Morning Report: 26 November 2015

26th November 2015 By: Ranko Berich

GBP Sterling enjoyed a brief rally yesterday following on from Chancellor George Osbourne’s Autumn Statement, but is selling off this morning vs USD this morning. The Autumn Statement contained a few concessions made for political reasons, such as the scrapping of highly controversial plans to axe tax credits. Across non-protected departments such as as business, the Home Office and Justice, the average budget cut was 19%. The Office for Budget Responsibility added some 27bn to its five year finances forecast, helped along by expectations of higher tax revenues, and expected lower interest. Despite the mostly cosmetic changes, the overall trajectory of the government’s plans, of course, remains unchanged. Fiscal policy will remain tight for the remainder of this parliament.

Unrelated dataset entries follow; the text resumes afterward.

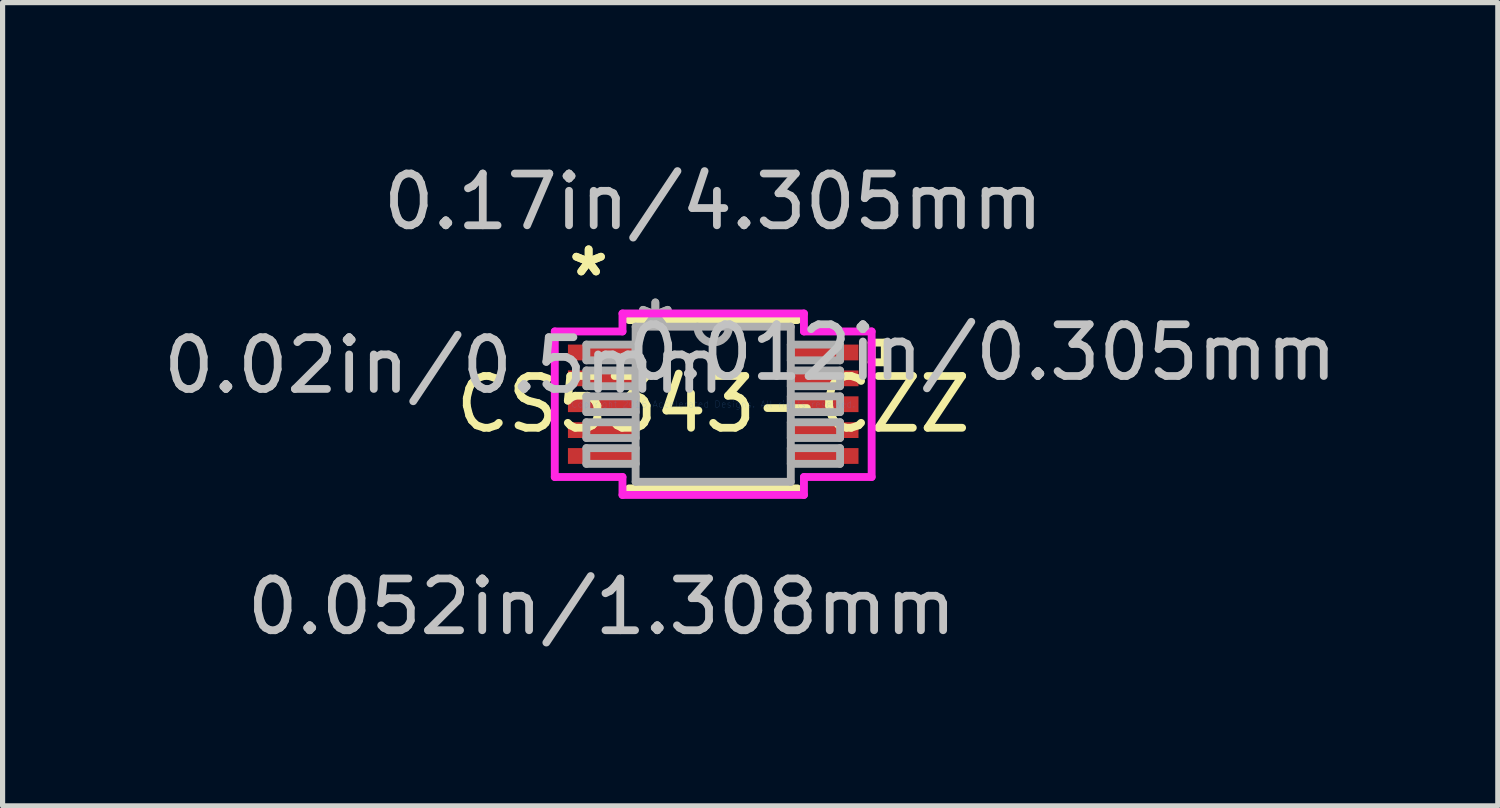
<source format=kicad_pcb>
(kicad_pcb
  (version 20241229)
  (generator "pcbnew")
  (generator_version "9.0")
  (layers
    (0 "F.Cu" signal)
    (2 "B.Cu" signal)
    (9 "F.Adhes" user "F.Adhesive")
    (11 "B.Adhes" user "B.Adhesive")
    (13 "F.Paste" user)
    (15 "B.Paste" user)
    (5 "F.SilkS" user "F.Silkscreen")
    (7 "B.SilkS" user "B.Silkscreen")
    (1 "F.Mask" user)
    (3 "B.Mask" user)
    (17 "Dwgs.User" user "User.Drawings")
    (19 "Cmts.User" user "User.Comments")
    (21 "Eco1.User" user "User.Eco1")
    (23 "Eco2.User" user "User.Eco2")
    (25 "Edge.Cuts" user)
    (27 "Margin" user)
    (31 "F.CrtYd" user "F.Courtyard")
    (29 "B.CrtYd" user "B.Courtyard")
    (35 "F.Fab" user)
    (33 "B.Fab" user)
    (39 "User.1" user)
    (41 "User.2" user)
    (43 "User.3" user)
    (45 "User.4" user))
  (footprint "CS5343-CZZ"
    (layer "F.Cu")
    (at 10.73 4.76)
    (property "Reference" "CS5343-CZZ" (at 0 0 0) (layer "F.SilkS") (effects (font (size 1 1) (thickness 0.15))))
    (attr through_hole)
    (fp_line (start -1.626 1.626) (end 1.626 1.626) (stroke (width 0.152) (type solid)) (layer "F.SilkS"))
    (fp_line (start 1.626 -1.626) (end -1.626 -1.626) (stroke (width 0.152) (type solid)) (layer "F.SilkS"))
    (fp_line (start 3.061 -1.191) (end 3.315 -1.191) (stroke (width 0.152) (type solid)) (layer "F.SilkS"))
    (fp_line (start 3.061 -0.81) (end 3.061 -1.191) (stroke (width 0.152) (type solid)) (layer "F.SilkS"))
    (fp_line (start 3.315 -1.191) (end 3.315 -0.81) (stroke (width 0.152) (type solid)) (layer "F.SilkS"))
    (fp_line (start 3.315 -0.81) (end 3.061 -0.81) (stroke (width 0.152) (type solid)) (layer "F.SilkS"))
    (fp_line (start -3.061 -1.406) (end -1.753 -1.406) (stroke (width 0.152) (type solid)) (layer "F.CrtYd"))
    (fp_line (start -3.061 1.406) (end -3.061 -1.406) (stroke (width 0.152) (type solid)) (layer "F.CrtYd"))
    (fp_line (start -1.753 -1.753) (end 1.753 -1.753) (stroke (width 0.152) (type solid)) (layer "F.CrtYd"))
    (fp_line (start -1.753 -1.406) (end -1.753 -1.753) (stroke (width 0.152) (type solid)) (layer "F.CrtYd"))
    (fp_line (start -1.753 1.406) (end -3.061 1.406) (stroke (width 0.152) (type solid)) (layer "F.CrtYd"))
    (fp_line (start -1.753 1.753) (end -1.753 1.406) (stroke (width 0.152) (type solid)) (layer "F.CrtYd"))
    (fp_line (start 1.753 -1.753) (end 1.753 -1.406) (stroke (width 0.152) (type solid)) (layer "F.CrtYd"))
    (fp_line (start 1.753 -1.406) (end 3.061 -1.406) (stroke (width 0.152) (type solid)) (layer "F.CrtYd"))
    (fp_line (start 1.753 1.406) (end 1.753 1.753) (stroke (width 0.152) (type solid)) (layer "F.CrtYd"))
    (fp_line (start 1.753 1.753) (end -1.753 1.753) (stroke (width 0.152) (type solid)) (layer "F.CrtYd"))
    (fp_line (start 3.061 -1.406) (end 3.061 1.406) (stroke (width 0.152) (type solid)) (layer "F.CrtYd"))
    (fp_line (start 3.061 1.406) (end 1.753 1.406) (stroke (width 0.152) (type solid)) (layer "F.CrtYd"))
    (fp_line (start -2.451 -1.152) (end -2.451 -0.848) (stroke (width 0.152) (type solid)) (layer "F.Fab"))
    (fp_line (start -2.451 -0.848) (end -1.499 -0.848) (stroke (width 0.152) (type solid)) (layer "F.Fab"))
    (fp_line (start -2.451 -0.652) (end -2.451 -0.348) (stroke (width 0.152) (type solid)) (layer "F.Fab"))
    (fp_line (start -2.451 -0.348) (end -1.499 -0.348) (stroke (width 0.152) (type solid)) (layer "F.Fab"))
    (fp_line (start -2.451 -0.152) (end -2.451 0.152) (stroke (width 0.152) (type solid)) (layer "F.Fab"))
    (fp_line (start -2.451 0.152) (end -1.499 0.152) (stroke (width 0.152) (type solid)) (layer "F.Fab"))
    (fp_line (start -2.451 0.348) (end -2.451 0.652) (stroke (width 0.152) (type solid)) (layer "F.Fab"))
    (fp_line (start -2.451 0.652) (end -1.499 0.652) (stroke (width 0.152) (type solid)) (layer "F.Fab"))
    (fp_line (start -2.451 0.848) (end -2.451 1.152) (stroke (width 0.152) (type solid)) (layer "F.Fab"))
    (fp_line (start -2.451 1.152) (end -1.499 1.152) (stroke (width 0.152) (type solid)) (layer "F.Fab"))
    (fp_line (start -1.499 -1.499) (end -1.499 1.499) (stroke (width 0.152) (type solid)) (layer "F.Fab"))
    (fp_line (start -1.499 -1.152) (end -2.451 -1.152) (stroke (width 0.152) (type solid)) (layer "F.Fab"))
    (fp_line (start -1.499 -0.848) (end -1.499 -1.152) (stroke (width 0.152) (type solid)) (layer "F.Fab"))
    (fp_line (start -1.499 -0.652) (end -2.451 -0.652) (stroke (width 0.152) (type solid)) (layer "F.Fab"))
    (fp_line (start -1.499 -0.348) (end -1.499 -0.652) (stroke (width 0.152) (type solid)) (layer "F.Fab"))
    (fp_line (start -1.499 -0.152) (end -2.451 -0.152) (stroke (width 0.152) (type solid)) (layer "F.Fab"))
    (fp_line (start -1.499 0.152) (end -1.499 -0.152) (stroke (width 0.152) (type solid)) (layer "F.Fab"))
    (fp_line (start -1.499 0.348) (end -2.451 0.348) (stroke (width 0.152) (type solid)) (layer "F.Fab"))
    (fp_line (start -1.499 0.652) (end -1.499 0.348) (stroke (width 0.152) (type solid)) (layer "F.Fab"))
    (fp_line (start -1.499 0.848) (end -2.451 0.848) (stroke (width 0.152) (type solid)) (layer "F.Fab"))
    (fp_line (start -1.499 1.152) (end -1.499 0.848) (stroke (width 0.152) (type solid)) (layer "F.Fab"))
    (fp_line (start -1.499 1.499) (end 1.499 1.499) (stroke (width 0.152) (type solid)) (layer "F.Fab"))
    (fp_line (start 1.499 -1.499) (end -1.499 -1.499) (stroke (width 0.152) (type solid)) (layer "F.Fab"))
    (fp_line (start 1.499 -1.152) (end 1.499 -0.848) (stroke (width 0.152) (type solid)) (layer "F.Fab"))
    (fp_line (start 1.499 -0.848) (end 2.451 -0.848) (stroke (width 0.152) (type solid)) (layer "F.Fab"))
    (fp_line (start 1.499 -0.652) (end 1.499 -0.348) (stroke (width 0.152) (type solid)) (layer "F.Fab"))
    (fp_line (start 1.499 -0.348) (end 2.451 -0.348) (stroke (width 0.152) (type solid)) (layer "F.Fab"))
    (fp_line (start 1.499 -0.152) (end 1.499 0.152) (stroke (width 0.152) (type solid)) (layer "F.Fab"))
    (fp_line (start 1.499 0.152) (end 2.451 0.152) (stroke (width 0.152) (type solid)) (layer "F.Fab"))
    (fp_line (start 1.499 0.348) (end 1.499 0.652) (stroke (width 0.152) (type solid)) (layer "F.Fab"))
    (fp_line (start 1.499 0.652) (end 2.451 0.652) (stroke (width 0.152) (type solid)) (layer "F.Fab"))
    (fp_line (start 1.499 0.848) (end 1.499 1.152) (stroke (width 0.152) (type solid)) (layer "F.Fab"))
    (fp_line (start 1.499 1.152) (end 2.451 1.152) (stroke (width 0.152) (type solid)) (layer "F.Fab"))
    (fp_line (start 1.499 1.499) (end 1.499 -1.499) (stroke (width 0.152) (type solid)) (layer "F.Fab"))
    (fp_line (start 2.451 -1.152) (end 1.499 -1.152) (stroke (width 0.152) (type solid)) (layer "F.Fab"))
    (fp_line (start 2.451 -0.848) (end 2.451 -1.152) (stroke (width 0.152) (type solid)) (layer "F.Fab"))
    (fp_line (start 2.451 -0.652) (end 1.499 -0.652) (stroke (width 0.152) (type solid)) (layer "F.Fab"))
    (fp_line (start 2.451 -0.348) (end 2.451 -0.652) (stroke (width 0.152) (type solid)) (layer "F.Fab"))
    (fp_line (start 2.451 -0.152) (end 1.499 -0.152) (stroke (width 0.152) (type solid)) (layer "F.Fab"))
    (fp_line (start 2.451 0.152) (end 2.451 -0.152) (stroke (width 0.152) (type solid)) (layer "F.Fab"))
    (fp_line (start 2.451 0.348) (end 1.499 0.348) (stroke (width 0.152) (type solid)) (layer "F.Fab"))
    (fp_line (start 2.451 0.652) (end 2.451 0.348) (stroke (width 0.152) (type solid)) (layer "F.Fab"))
    (fp_line (start 2.451 0.848) (end 1.499 0.848) (stroke (width 0.152) (type solid)) (layer "F.Fab"))
    (fp_line (start 2.451 1.152) (end 2.451 0.848) (stroke (width 0.152) (type solid)) (layer "F.Fab"))
    (fp_arc (start 0.3048 -1.4986) (mid 0 -1.1938) (end -0.3048 -1.4986) (stroke (width 0.1524) (type solid)) (layer "F.Fab"))
    (fp_text user "*" (at -2.407 -2.448 0) (layer "F.SilkS") (effects (font (size 1 1) (thickness 0.15))))
    (fp_text user "*" (at -2.407 -2.448 0) (layer "F.SilkS") (effects (font (size 1 1) (thickness 0.15))))
    (fp_text user "0.052in/1.308mm" (at -2.153 3.912 0) (layer "Dwgs.User") (effects (font (size 1 1) (thickness 0.15))))
    (fp_text user "0.02in/0.5mm" (at -5.201 -0.75 0) (layer "Dwgs.User") (effects (font (size 1 1) (thickness 0.15))))
    (fp_text user "0.17in/4.305mm" (at 0 -3.912 0) (layer "Dwgs.User") (effects (font (size 1 1) (thickness 0.15))))
    (fp_text user "0.012in/0.305mm" (at 5.201 -1 0) (layer "Dwgs.User") (effects (font (size 1 1) (thickness 0.15))))
    (fp_text user "Copyright 2016 Accelerated Designs. All rights reserved." (at 0 0 0) (layer "Cmts.User") (effects (font (size 0.127 0.127) (thickness 0.002))))
    (fp_text user "*" (at -1.118 -1.422 0) (layer "F.Fab") (effects (font (size 1 1) (thickness 0.15))))
    (fp_text user "*" (at -1.118 -1.422 0) (layer "F.Fab") (effects (font (size 1 1) (thickness 0.15))))
    (pad "1" smd rect (at -2.153 -1) (size 1.308 0.305) (layers "F.Cu" "F.Mask" "F.Paste"))
    (pad "2" smd rect (at -2.153 -0.5) (size 1.308 0.305) (layers "F.Cu" "F.Mask" "F.Paste"))
    (pad "3" smd rect (at -2.153 0) (size 1.308 0.305) (layers "F.Cu" "F.Mask" "F.Paste"))
    (pad "4" smd rect (at -2.153 0.5) (size 1.308 0.305) (layers "F.Cu" "F.Mask" "F.Paste"))
    (pad "5" smd rect (at -2.153 1) (size 1.308 0.305) (layers "F.Cu" "F.Mask" "F.Paste"))
    (pad "6" smd rect (at 2.153 1) (size 1.308 0.305) (layers "F.Cu" "F.Mask" "F.Paste"))
    (pad "7" smd rect (at 2.153 0.5) (size 1.308 0.305) (layers "F.Cu" "F.Mask" "F.Paste"))
    (pad "8" smd rect (at 2.153 0) (size 1.308 0.305) (layers "F.Cu" "F.Mask" "F.Paste"))
    (pad "9" smd rect (at 2.153 -0.5) (size 1.308 0.305) (layers "F.Cu" "F.Mask" "F.Paste"))
    (pad "10" smd rect (at 2.153 -1) (size 1.308 0.305) (layers "F.Cu" "F.Mask" "F.Paste")))
  (gr_rect
    (start -3 -3)
    (end 25.889 12.52)
    (stroke (width 0.1) (type default))
    (fill no)
    (layer "Edge.Cuts")))
</source>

EUR Another day, another violent bout of euro weakness seems to be this week’s theme, and yesterday was no exception. The single currency fell to fresh lows late in the afternoon, after in the morning the European Central Bank was reported to be considering two tier charges for banks hoarding cash. The measure itself was less important than the source, which was Reuters, which has broken several market moving inside stories from the ECB and also reported that the Bank was considering further bond purchases. Reading between the lines, it appears the ECB is deliberately and clearly signalling its intention to increase monetary accommodation to the eurozone. To dust off an old turn of phrase, in these circumstances a long position on the euro may as well be a seat on the Titanic. This morning has already seen the release of M3 Money Supply in the eurozone, which rose an encouraging 5.3% year on year, while Private Loans rose 1.2%.

USD Yesterday’s events saw the US dollar index DXY briefly break above the key 100.00 level it has been flirting with for weeks, indicating the strength of bullish sentiment on the dollar. Yesterday’s data supported the fundamental case for dollar strength, which is that the economy remains on a solid enough trajectory for the Federal Reserve to raise interest rates in the immediate future. Core Durable Goods orders rose 0.5% month on month, while the Core Personal Consumption Expenditure Price Index rose 1.2%, unchanged from last month. Weekly Unemployment Claims were low at just 260,000. Today is Thanksgiving Day in the United States, and no data will be released.

CAD CAD did see some intraday volatility yesterday, but ultimately closed almost exactly where it opened against USD. Crude Oil Inventories in the United States continued to build, marking 9 straight weeks of supply glut. Crude oil managed to hang on to most of its recent gains, however. Today at 13:30 BST, Corporate Profits data will be released.

UK News

  • Reuters. Osborne uses tax forecast to soften spending cuts: Chancellor George Osborne took advantage of stronger forecasts for tax revenues to drop an unpopular plan to scrap some benefits for low-earners and ease other deep cuts, but he stuck to a target for budget surplus in 2020.
  • Daily Mail. The death knell for buy-to-let? Stamp duty bill on a £275k home is almost trebled as Chancellor targets landlords: Chancellor George Osborne landed buy-to-let landlords another shock by announcing a 3 per cent stamp duty surcharge on property purchases from 1 April 2016.
  • FT. George Osborne says Autumn Statement does not mark end of austerity: George Osborne has denied that his Autumn Statement marked the end of austerity, insisting there were still difficult decisions to take with billions of pounds to be cut from public spending and welfare.